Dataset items
──────────

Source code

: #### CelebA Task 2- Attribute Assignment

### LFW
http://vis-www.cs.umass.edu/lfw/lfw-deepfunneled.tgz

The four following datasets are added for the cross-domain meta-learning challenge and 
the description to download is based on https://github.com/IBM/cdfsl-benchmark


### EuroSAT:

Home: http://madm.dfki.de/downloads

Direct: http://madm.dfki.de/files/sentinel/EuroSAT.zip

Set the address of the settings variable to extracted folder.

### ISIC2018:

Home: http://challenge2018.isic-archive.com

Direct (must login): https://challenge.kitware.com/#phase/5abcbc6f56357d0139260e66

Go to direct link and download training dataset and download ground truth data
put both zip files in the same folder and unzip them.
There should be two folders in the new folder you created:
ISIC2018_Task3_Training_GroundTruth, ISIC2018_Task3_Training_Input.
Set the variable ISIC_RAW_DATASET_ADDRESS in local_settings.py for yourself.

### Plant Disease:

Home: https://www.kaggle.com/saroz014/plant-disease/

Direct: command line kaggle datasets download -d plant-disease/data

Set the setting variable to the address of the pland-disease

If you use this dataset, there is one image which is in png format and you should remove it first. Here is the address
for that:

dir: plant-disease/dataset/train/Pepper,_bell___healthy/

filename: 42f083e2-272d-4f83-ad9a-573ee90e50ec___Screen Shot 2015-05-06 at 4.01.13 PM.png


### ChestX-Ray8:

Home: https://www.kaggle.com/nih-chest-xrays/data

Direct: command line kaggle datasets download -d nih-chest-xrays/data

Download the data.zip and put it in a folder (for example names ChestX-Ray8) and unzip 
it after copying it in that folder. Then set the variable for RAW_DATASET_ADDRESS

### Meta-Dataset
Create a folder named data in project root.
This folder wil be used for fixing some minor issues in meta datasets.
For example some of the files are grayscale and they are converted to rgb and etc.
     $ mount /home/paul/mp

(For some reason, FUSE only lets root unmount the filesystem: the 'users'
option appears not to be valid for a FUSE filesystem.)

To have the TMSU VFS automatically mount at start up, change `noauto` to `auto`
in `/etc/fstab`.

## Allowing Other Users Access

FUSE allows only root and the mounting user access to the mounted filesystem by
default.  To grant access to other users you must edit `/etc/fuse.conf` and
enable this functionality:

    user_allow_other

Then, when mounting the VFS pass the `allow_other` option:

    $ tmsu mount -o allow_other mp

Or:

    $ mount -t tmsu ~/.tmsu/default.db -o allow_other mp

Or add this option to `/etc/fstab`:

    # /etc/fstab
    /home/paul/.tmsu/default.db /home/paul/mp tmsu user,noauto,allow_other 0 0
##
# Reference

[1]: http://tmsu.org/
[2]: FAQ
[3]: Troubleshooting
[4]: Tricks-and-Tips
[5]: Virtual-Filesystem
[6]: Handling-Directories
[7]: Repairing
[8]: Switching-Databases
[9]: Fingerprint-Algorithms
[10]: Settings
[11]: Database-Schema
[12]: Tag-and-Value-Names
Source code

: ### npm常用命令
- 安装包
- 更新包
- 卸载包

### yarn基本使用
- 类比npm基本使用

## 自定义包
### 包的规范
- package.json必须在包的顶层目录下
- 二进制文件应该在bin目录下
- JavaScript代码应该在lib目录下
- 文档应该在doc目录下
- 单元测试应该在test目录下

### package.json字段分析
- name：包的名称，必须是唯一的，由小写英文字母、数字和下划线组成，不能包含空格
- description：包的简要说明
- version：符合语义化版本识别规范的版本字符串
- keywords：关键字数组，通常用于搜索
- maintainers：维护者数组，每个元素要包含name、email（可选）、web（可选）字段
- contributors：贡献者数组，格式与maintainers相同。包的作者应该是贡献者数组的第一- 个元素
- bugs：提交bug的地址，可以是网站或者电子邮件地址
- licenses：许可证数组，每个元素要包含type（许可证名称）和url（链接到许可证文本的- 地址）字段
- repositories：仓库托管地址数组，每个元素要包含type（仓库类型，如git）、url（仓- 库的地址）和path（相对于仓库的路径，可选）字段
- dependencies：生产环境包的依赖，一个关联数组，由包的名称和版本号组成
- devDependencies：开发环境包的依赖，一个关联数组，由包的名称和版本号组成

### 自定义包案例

──────────

* _Request_
Reproduce every line of the listing above verbatim, character for character.

* _Written response_
Source code

: #### CelebA Task 2- Attribute Assignment

### LFW
http://vis-www.cs.umass.edu/lfw/lfw-deepfunneled.tgz

The four following datasets are added for the cross-domain meta-learning challenge and 
the description to download is based on https://github.com/IBM/cdfsl-benchmark


### EuroSAT:

Home: http://madm.dfki.de/downloads

Direct: http://madm.dfki.de/files/sentinel/EuroSAT.zip

Set the address of the settings variable to extracted folder.

### ISIC2018:

Home: http://challenge2018.isic-archive.com

Direct (must login): https://challenge.kitware.com/#phase/5abcbc6f56357d0139260e66

Go to direct link and download training dataset and download ground truth data
put both zip files in the same folder and unzip them.
There should be two folders in the new folder you created:
ISIC2018_Task3_Training_GroundTruth, ISIC2018_Task3_Training_Input.
Set the variable ISIC_RAW_DATASET_ADDRESS in local_settings.py for yourself.

### Plant Disease:

Home: https://www.kaggle.com/saroz014/plant-disease/

Direct: command line kaggle datasets download -d plant-disease/data

Set the setting variable to the address of the pland-disease

If you use this dataset, there is one image which is in png format and you should remove it first. Here is the address
for that:

dir: plant-disease/dataset/train/Pepper,_bell___healthy/

filename: 42f083e2-272d-4f83-ad9a-573ee90e50ec___Screen Shot 2015-05-06 at 4.01.13 PM.png


### ChestX-Ray8:

Home: https://www.kaggle.com/nih-chest-xrays/data

Direct: command line kaggle datasets download -d nih-chest-xrays/data

Download the data.zip and put it in a folder (for example names ChestX-Ray8) and unzip 
it after copying it in that folder. Then set the variable for RAW_DATASET_ADDRESS

### Meta-Dataset
Create a folder named data in project root.
This folder wil be used for fixing some minor issues in meta datasets.
For example some of the files are grayscale and they are converted to rgb and etc.
     $ mount /home/paul/mp

(For some reason, FUSE only lets root unmount the filesystem: the 'users'
option appears not to be valid for a FUSE filesystem.)

To have the TMSU VFS automatically mount at start up, change `noauto` to `auto`
in `/etc/fstab`.

## Allowing Other Users Access

FUSE allows only root and the mounting user access to the mounted filesystem by
default.  To grant access to other users you must edit `/etc/fuse.conf` and
enable this functionality:

    user_allow_other

Then, when mounting the VFS pass the `allow_other` option:

    $ tmsu mount -o allow_other mp

Or:

    $ mount -t tmsu ~/.tmsu/default.db -o allow_other mp

Or add this option to `/etc/fstab`:

    # /etc/fstab
    /home/paul/.tmsu/default.db /home/paul/mp tmsu user,noauto,allow_other 0 0
##
# Reference

[1]: http://tmsu.org/
[2]: FAQ
[3]: Troubleshooting
[4]: Tricks-and-Tips
[5]: Virtual-Filesystem
[6]: Handling-Directories
[7]: Repairing
[8]: Switching-Databases
[9]: Fingerprint-Algorithms
[10]: Settings
[11]: Database-Schema
[12]: Tag-and-Value-Names
Source code

: ### npm常用命令
- 安装包
- 更新包
- 卸载包

### yarn基本使用
- 类比npm基本使用

## 自定义包
### 包的规范
- package.json必须在包的顶层目录下
- 二进制文件应该在bin目录下
- JavaScript代码应该在lib目录下
- 文档应该在doc目录下
- 单元测试应该在test目录下

### package.json字段分析
- name：包的名称，必须是唯一的，由小写英文字母、数字和下划线组成，不能包含空格
- description：包的简要说明
- version：符合语义化版本识别规范的版本字符串
- keywords：关键字数组，通常用于搜索
- maintainers：维护者数组，每个元素要包含name、email（可选）、web（可选）字段
- contributors：贡献者数组，格式与maintainers相同。包的作者应该是贡献者数组的第一- 个元素
- bugs：提交bug的地址，可以是网站或者电子邮件地址
- licenses：许可证数组，每个元素要包含type（许可证名称）和url（链接到许可证文本的- 地址）字段
- repositories：仓库托管地址数组，每个元素要包含type（仓库类型，如git）、url（仓- 库的地址）和path（相对于仓库的路径，可选）字段
- dependencies：生产环境包的依赖，一个关联数组，由包的名称和版本号组成
- devDependencies：开发环境包的依赖，一个关联数组，由包的名称和版本号组成

### 自定义包案例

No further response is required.